Segment Start: Material for the task
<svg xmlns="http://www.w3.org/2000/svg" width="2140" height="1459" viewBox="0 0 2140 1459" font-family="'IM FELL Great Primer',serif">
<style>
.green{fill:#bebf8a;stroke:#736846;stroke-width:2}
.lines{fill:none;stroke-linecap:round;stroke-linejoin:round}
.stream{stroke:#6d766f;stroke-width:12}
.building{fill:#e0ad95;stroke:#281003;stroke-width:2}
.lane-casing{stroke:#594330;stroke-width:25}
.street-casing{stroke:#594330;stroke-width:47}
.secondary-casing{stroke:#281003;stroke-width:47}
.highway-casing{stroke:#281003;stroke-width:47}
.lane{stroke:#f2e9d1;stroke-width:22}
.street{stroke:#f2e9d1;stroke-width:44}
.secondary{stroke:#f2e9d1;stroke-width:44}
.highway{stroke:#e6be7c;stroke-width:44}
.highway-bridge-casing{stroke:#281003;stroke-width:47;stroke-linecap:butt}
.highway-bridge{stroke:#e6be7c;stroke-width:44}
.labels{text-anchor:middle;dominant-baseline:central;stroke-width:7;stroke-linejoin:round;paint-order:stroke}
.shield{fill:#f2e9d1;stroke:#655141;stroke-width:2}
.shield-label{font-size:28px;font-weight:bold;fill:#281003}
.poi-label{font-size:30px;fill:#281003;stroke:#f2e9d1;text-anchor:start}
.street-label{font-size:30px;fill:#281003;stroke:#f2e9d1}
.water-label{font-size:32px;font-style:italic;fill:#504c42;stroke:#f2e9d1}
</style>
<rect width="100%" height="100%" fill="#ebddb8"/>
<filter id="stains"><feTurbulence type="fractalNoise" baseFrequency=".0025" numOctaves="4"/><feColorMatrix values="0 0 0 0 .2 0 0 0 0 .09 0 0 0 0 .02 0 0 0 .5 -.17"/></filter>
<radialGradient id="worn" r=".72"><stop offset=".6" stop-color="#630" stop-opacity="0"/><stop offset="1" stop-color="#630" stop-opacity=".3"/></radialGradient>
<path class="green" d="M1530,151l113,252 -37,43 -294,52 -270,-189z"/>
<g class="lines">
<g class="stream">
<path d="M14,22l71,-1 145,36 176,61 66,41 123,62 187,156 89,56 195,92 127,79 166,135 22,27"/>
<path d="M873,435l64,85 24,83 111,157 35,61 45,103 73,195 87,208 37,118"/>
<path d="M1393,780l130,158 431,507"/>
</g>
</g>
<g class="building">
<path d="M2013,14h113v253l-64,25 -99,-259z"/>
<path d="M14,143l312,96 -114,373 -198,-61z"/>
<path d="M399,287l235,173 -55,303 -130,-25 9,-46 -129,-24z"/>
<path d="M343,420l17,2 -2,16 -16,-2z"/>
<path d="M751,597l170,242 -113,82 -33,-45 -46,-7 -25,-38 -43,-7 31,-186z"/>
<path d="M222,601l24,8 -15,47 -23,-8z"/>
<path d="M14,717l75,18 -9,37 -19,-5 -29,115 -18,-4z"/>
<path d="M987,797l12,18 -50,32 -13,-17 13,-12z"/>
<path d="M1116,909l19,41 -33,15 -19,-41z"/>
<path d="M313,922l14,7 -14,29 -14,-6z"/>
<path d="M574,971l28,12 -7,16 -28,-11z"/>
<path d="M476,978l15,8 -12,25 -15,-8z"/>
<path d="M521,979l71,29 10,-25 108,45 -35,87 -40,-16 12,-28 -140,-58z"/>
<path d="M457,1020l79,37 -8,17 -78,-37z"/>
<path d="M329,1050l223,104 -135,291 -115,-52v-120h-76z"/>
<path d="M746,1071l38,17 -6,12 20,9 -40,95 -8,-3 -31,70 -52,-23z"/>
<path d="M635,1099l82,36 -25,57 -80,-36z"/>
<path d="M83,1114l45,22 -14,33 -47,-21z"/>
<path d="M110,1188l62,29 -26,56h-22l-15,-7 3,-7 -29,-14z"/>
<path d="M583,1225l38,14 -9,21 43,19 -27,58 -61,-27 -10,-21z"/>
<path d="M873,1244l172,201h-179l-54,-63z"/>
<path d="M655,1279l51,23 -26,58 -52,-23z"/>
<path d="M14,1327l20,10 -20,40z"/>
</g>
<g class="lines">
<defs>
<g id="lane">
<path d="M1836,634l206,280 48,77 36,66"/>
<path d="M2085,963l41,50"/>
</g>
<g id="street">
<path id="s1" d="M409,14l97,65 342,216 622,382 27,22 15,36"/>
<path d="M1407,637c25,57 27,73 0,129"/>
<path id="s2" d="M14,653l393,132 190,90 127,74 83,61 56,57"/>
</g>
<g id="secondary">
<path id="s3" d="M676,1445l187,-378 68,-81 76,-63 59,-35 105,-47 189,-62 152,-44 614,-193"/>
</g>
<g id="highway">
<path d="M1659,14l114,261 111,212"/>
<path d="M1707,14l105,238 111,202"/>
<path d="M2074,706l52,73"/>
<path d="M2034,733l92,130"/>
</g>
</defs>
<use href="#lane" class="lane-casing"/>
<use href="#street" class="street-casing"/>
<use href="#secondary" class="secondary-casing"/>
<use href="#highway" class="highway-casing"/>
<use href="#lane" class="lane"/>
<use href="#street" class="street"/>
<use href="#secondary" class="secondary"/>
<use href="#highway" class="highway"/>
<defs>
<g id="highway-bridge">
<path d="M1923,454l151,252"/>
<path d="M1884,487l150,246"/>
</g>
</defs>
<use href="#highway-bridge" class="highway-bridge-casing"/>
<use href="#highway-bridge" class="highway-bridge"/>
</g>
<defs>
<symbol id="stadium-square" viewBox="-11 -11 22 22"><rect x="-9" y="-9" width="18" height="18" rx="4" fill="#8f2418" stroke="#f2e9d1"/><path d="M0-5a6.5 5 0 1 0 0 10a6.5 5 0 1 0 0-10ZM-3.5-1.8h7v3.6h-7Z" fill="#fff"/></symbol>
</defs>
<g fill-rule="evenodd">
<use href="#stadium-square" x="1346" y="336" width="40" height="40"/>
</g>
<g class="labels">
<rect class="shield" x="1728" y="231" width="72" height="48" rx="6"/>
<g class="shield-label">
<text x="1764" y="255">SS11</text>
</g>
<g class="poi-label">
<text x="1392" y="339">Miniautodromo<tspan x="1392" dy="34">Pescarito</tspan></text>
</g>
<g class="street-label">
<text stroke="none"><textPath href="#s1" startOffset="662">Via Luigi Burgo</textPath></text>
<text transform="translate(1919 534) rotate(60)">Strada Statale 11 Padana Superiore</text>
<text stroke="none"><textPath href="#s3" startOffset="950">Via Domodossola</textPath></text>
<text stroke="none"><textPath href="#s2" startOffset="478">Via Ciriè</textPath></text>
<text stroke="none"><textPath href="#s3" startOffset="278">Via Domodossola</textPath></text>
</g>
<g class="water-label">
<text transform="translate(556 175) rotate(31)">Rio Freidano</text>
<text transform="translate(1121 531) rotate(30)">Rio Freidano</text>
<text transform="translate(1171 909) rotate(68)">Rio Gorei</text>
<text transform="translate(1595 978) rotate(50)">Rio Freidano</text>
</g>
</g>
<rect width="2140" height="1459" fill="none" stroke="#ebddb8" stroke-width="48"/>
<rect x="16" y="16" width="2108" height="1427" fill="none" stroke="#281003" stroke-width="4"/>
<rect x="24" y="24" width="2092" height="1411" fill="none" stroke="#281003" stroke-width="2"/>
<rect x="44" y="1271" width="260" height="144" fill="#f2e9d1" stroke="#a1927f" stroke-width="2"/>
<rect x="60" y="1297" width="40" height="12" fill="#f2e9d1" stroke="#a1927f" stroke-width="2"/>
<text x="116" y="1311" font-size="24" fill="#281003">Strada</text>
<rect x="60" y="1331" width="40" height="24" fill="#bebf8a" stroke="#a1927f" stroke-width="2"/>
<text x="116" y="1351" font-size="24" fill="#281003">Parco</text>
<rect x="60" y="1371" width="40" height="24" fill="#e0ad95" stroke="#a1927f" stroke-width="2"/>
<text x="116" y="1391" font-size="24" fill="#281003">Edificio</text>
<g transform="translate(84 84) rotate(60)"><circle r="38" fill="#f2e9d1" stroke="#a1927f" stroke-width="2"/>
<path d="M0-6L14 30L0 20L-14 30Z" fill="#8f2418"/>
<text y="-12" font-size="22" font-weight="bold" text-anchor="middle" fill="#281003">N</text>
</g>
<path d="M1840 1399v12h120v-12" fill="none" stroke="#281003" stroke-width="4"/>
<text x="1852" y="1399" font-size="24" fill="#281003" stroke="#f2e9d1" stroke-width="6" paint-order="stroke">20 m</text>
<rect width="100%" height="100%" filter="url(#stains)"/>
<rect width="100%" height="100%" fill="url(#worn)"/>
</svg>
Segment End: Material for the task
Assignment: Go through the listing, and whenever a line contains the string "worn", copy that line.

Solved problem:
<radialGradient id="worn" r=".72"><stop offset=".6" stop-color="#630" stop-opacity="0"/><stop offset="1" stop-color="#630" stop-opacity=".3"/></radialGradient>
<rect width="100%" height="100%" fill="url(#worn)"/>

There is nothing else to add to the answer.